# Jobs Framework Review Findings

**Date**: 2026-02-26
**Status**: Complete — deep review + vario maxthink critique done

## Source

Two deep-review agents analyzed the full jobs framework. Vario maxthink critique in progress.

## Architecture Overview

```
jobs/
├── runner.py      (1088 lines) — async main loop, stage workers, discovery, guards
├── lib/
│   ├── tracker.py (1006 lines) — SQLite schema + CRUD, 6 tables
│   ├── discovery.py (1750 lines) — 17+ pluggable discovery strategies
│   ├── doctor.py   (462 lines) — LLM error classification + circuit breaker
│   ├── job.py      (256 lines) — 8 dataclasses for config, YAML loading
│   ├── executor.py  (31 lines) — importlib handler resolution
│   └── pacer.py     (35 lines) — simple rate limiter
├── ctl.py         (608 lines) — CLI control (wake/pause/status/add-url/reprocess)
├── jobs.yaml      (1260 lines) — all job definitions
└── handlers/      — per-job handler modules
```

## Runner.py Key Findings

### Essential (keep)
- Concurrent discovery + stage workers (truly parallel, not round-robin)
- Doctor error intelligence (per-error LLM classification)
- Singleton lock (prevents multiple runners)
- Wake file mechanism (2s responsiveness)
- Config hot-reload via mtime + SIGHUP
- Orphan reclaim (handles crashes)
- Resource registry (cross-job semaphores)

### Over-complicated
- RetryLaterError circuit breaker + Doctor both exist (redundant)
- BackoffTimer hardcoded 1-5s (not configurable per stage)
- Nested process_one() closure (100+ lines deep)
- Backfill 1h slowdown doesn't reset on reload
- Job startup cleanup (90 lines) duplicated in orphan reclaim
- Double-connection pattern (open_raw_db vs open_db inconsistent)

### Fragile
- once_watchdog 9s threshold (handlers taking >9s cause premature exit)
- Discovery interval slowdown persists through config reload
- RetryLaterError threshold hardcoded at 5 (not per-job)
- active_items set keyed by item_id not (job_id, item_id)

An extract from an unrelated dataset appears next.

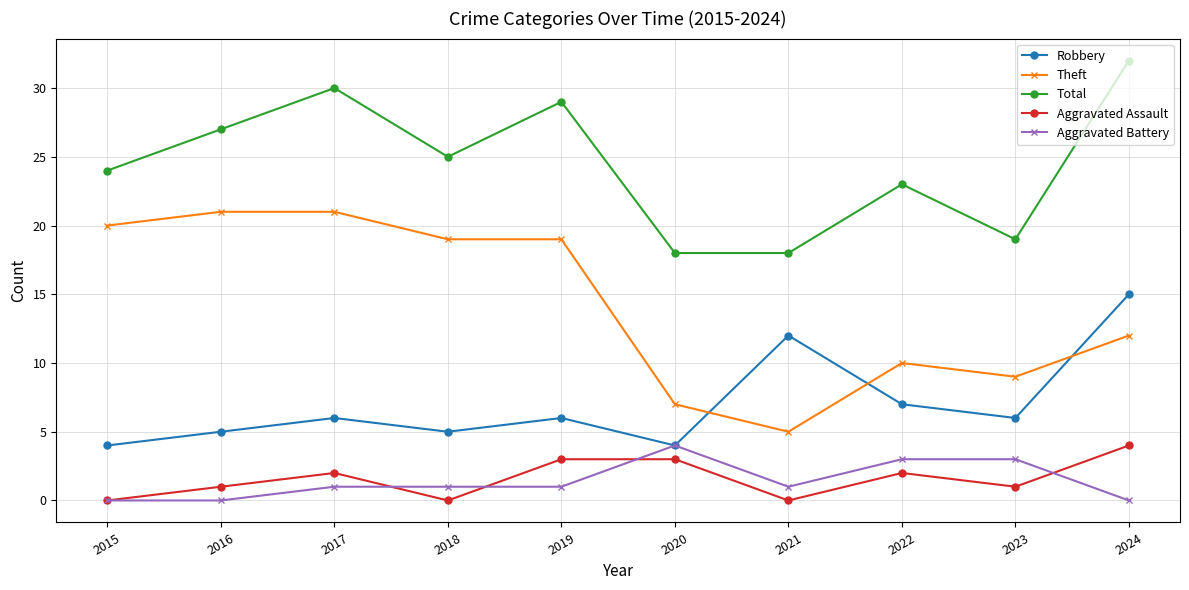

Between 2019 and 2020, which series saw the biggest shift?

Theft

### Radical cleanup estimate: ~30% LOC reduction by extracting functions + removing duplication

## Lib Modules Key Findings

### doctor.py (462 lines) — 90% essential
- LLM error classification is elegant and captures domain knowledge
- Circuit breaker buffers pause actions with per-class thresholds
- Minor: markdown fence stripping unnecessary, thresholds should be configurable

### discovery.py (1750 lines) — biggest cleanup target
- 17 strategies with significant copy-paste
- 3 YouTube strategies share yt-dlp subprocess patterns
- URL hashing (md5[:10]) repeated 5 times
- Could extract: yt-dlp wrapper, URL hash util, async subprocess helper
- Could merge: company_sources + company_watchlist + static_ein_list

### job.py (256 lines) — right-sized
- Clean dataclass hierarchy
- Dead field: PacingConfig.circuit_breaker (moved to doctor.py)
- YAML parsing handles backward compat well

### executor.py (31 lines) — minimal, keep as-is
### pacer.py (35 lines) — possibly unused, too simple for batch workloads

### ctl.py (608 lines) — mixes concerns
- Business logic (add_urls, reprocess_fast) should be in lib modules
- Could drop to ~200 lines of pure CLI dispatch

## Tables Assessment

| Table | Lines | Verdict |
|-------|-------|---------|
| work_items | core | **Keep** — drop result_path (dead) |
| results | core | **Keep as-is** — cleanest table |
| job_state | 8 cols | **Simplify** — 5 cols sufficient |
| job_runs | 5 cols | **Drop** — absorbed by events |
| job_cost_log | 5 cols | **Drop** — absorbed by events |
| job_events | 7 cols | **Rename to events**, absorb cost_log + runs |

## Core vs Plugin (for generic extraction)

### Core (reusable by any project)
- SQLite tracker (work_items + results + events + job_state)
- Stage state machine (stages JSON + status sync)
- Version hashing + stale detection
- Error classification framework (doctor pattern)
- Discovery strategy registry
- Stage worker loop (poll → process → backoff)
- Wake file mechanism
- Config hot-reload
- Pacer/rate limiting

### Plugin (rivus-specific)
- All 17 discovery strategies (finnhub, youtube, etc.)
- All handlers (earnings, transcripts, supply chain)
- Dashboard (Gradio UI)
- ctl.py business logic (add-url routing, newsflow)
- jobs.yaml job definitions
- Autodo scanner + CLI

## Open Questions for Vario Review
1. Should stages JSON stay in work_items or normalize to a stages table?
2. Is the 6→4 table simplification right, or should we go further?
3. What's the right boundary between core and plugin?
4. Is the upsert_items merge logic justified or over-engineered?